Stored data:
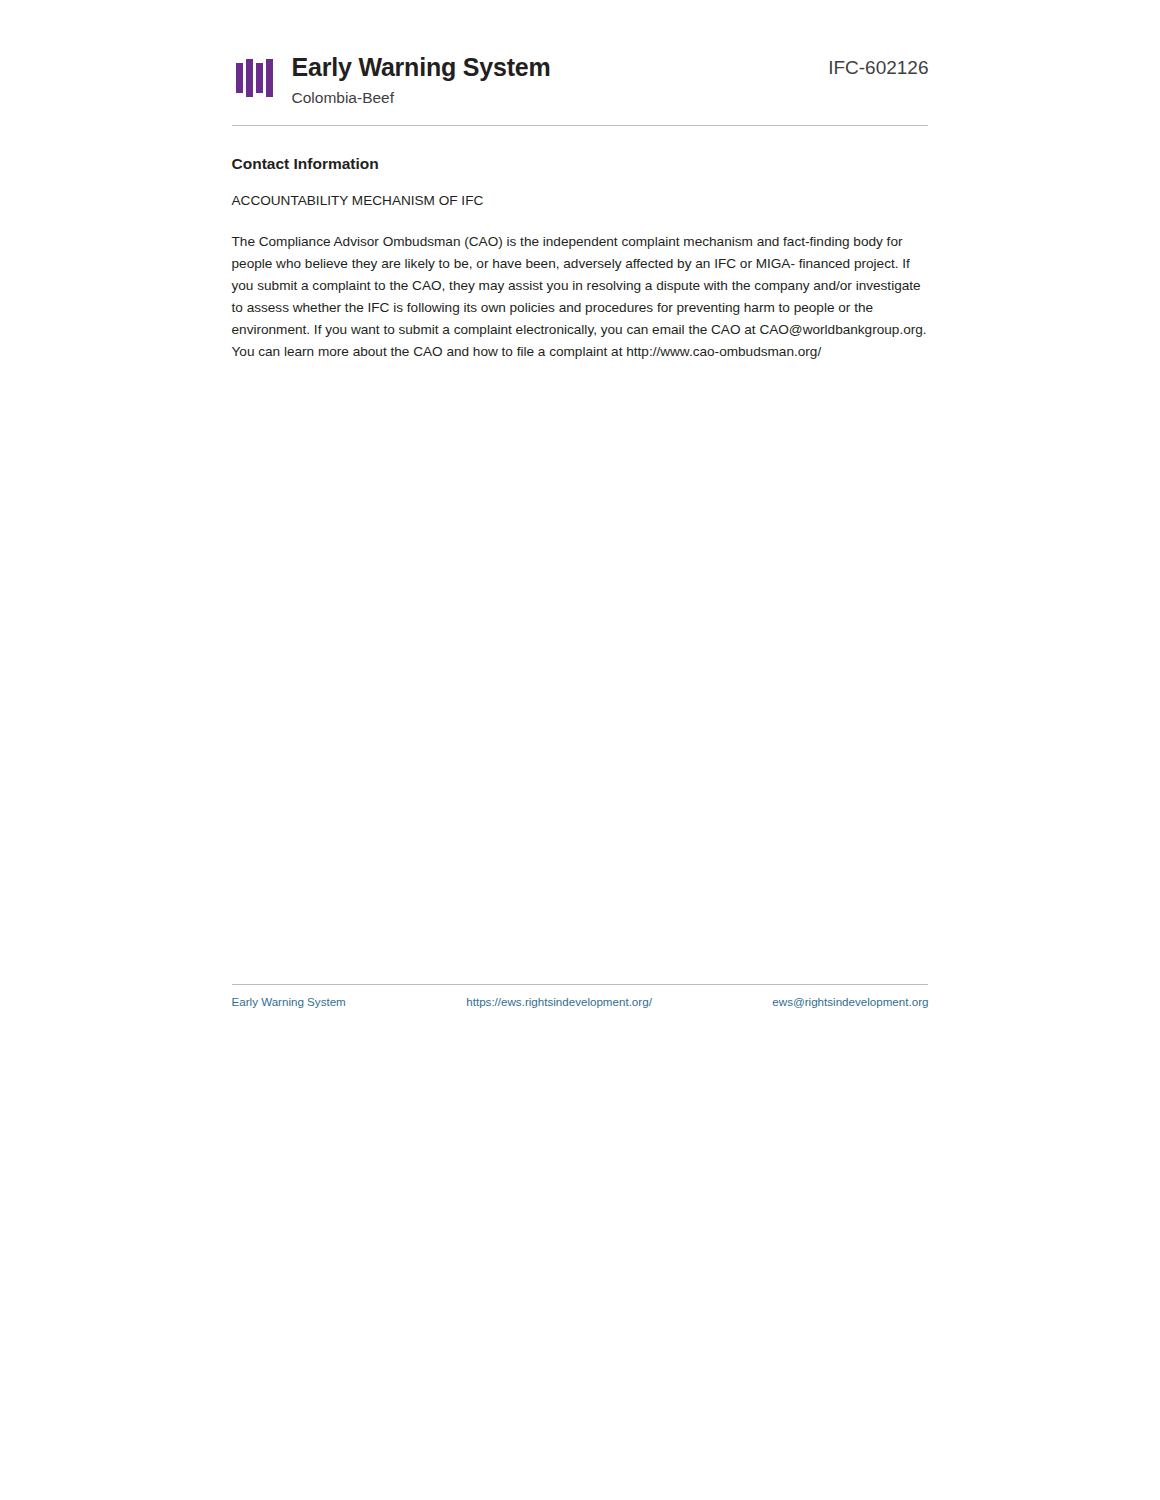Early Warning System
Colombia-Beef
IFC-602126
Contact Information
ACCOUNTABILITY MECHANISM OF IFC
The Compliance Advisor Ombudsman (CAO) is the independent complaint mechanism and fact-finding body for people who believe they are likely to be, or have been, adversely affected by an IFC or MIGA- financed project. If you submit a complaint to the CAO, they may assist you in resolving a dispute with the company and/or investigate to assess whether the IFC is following its own policies and procedures for preventing harm to people or the environment. If you want to submit a complaint electronically, you can email the CAO at CAO@worldbankgroup.org. You can learn more about the CAO and how to file a complaint at http://www.cao-ombudsman.org/
Early Warning System
https://ews.rightsindevelopment.org/
ews@rightsindevelopment.org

Work instruction: Print each entry above exactly. The pictures should not be printed.

Output for this exercise:
Early Warning System
Colombia-Beef
IFC-602126
Contact Information
ACCOUNTABILITY MECHANISM OF IFC
The Compliance Advisor Ombudsman (CAO) is the independent complaint mechanism and fact-finding body for people who believe they are likely to be, or have been, adversely affected by an IFC or MIGA- financed project. If you submit a complaint to the CAO, they may assist you in resolving a dispute with the company and/or investigate to assess whether the IFC is following its own policies and procedures for preventing harm to people or the environment. If you want to submit a complaint electronically, you can email the CAO at CAO@worldbankgroup.org. You can learn more about the CAO and how to file a complaint at http://www.cao-ombudsman.org/
Early Warning System
https://ews.rightsindevelopment.org/
ews@rightsindevelopment.org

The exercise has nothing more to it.